▸ **SUPPLIED DATA**:
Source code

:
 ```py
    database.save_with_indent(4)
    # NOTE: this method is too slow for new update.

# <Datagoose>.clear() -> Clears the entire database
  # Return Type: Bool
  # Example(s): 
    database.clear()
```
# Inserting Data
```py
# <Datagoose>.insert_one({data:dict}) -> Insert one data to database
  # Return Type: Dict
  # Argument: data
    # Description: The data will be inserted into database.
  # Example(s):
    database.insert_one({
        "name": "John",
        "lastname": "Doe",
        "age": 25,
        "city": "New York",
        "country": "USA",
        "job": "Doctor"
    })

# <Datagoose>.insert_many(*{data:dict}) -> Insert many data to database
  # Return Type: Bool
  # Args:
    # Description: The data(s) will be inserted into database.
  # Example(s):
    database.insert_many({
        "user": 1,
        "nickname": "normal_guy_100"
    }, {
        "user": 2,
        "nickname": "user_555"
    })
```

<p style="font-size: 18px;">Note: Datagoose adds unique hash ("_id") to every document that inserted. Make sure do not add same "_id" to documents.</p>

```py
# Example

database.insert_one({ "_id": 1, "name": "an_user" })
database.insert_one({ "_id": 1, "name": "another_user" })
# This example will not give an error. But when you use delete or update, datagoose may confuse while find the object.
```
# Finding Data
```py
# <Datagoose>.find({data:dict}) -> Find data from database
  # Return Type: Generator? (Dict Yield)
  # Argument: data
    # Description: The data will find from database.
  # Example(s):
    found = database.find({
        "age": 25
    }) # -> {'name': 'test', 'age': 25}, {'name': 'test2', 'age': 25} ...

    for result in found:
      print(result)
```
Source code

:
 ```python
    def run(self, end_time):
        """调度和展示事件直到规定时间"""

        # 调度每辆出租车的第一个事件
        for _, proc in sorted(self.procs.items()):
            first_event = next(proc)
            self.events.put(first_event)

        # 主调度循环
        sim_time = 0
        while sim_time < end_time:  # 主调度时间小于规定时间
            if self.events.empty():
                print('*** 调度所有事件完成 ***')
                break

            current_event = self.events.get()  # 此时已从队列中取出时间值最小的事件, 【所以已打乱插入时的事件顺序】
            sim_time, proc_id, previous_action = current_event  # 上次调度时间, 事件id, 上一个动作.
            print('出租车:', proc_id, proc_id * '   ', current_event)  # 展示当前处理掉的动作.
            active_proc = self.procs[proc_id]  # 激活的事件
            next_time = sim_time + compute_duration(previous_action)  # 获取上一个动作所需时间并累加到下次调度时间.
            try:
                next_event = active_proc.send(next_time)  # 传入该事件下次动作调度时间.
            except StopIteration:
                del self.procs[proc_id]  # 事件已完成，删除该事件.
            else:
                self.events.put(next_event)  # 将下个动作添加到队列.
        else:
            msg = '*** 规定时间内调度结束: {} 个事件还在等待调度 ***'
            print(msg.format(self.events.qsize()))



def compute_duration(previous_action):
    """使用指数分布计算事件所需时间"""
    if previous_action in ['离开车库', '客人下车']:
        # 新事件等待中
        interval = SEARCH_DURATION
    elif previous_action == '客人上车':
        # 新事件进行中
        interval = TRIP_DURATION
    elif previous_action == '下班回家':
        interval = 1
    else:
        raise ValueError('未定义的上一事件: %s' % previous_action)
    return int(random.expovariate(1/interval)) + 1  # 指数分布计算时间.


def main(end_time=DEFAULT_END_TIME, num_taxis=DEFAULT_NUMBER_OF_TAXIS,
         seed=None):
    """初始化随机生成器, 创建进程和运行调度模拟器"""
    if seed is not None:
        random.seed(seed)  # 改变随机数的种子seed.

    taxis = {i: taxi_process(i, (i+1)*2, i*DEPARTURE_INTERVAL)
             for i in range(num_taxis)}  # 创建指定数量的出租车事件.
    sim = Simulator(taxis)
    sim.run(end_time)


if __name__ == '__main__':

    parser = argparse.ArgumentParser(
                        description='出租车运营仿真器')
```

▸ **WHAT IS BEING ASKED**: In the records above, collect each line with "Type".

▸ **OUTPUT FOR THIS EXERCISE**:
  # Return Type: Bool
  # Return Type: Dict
  # Return Type: Bool
  # Return Type: Generator? (Dict Yield)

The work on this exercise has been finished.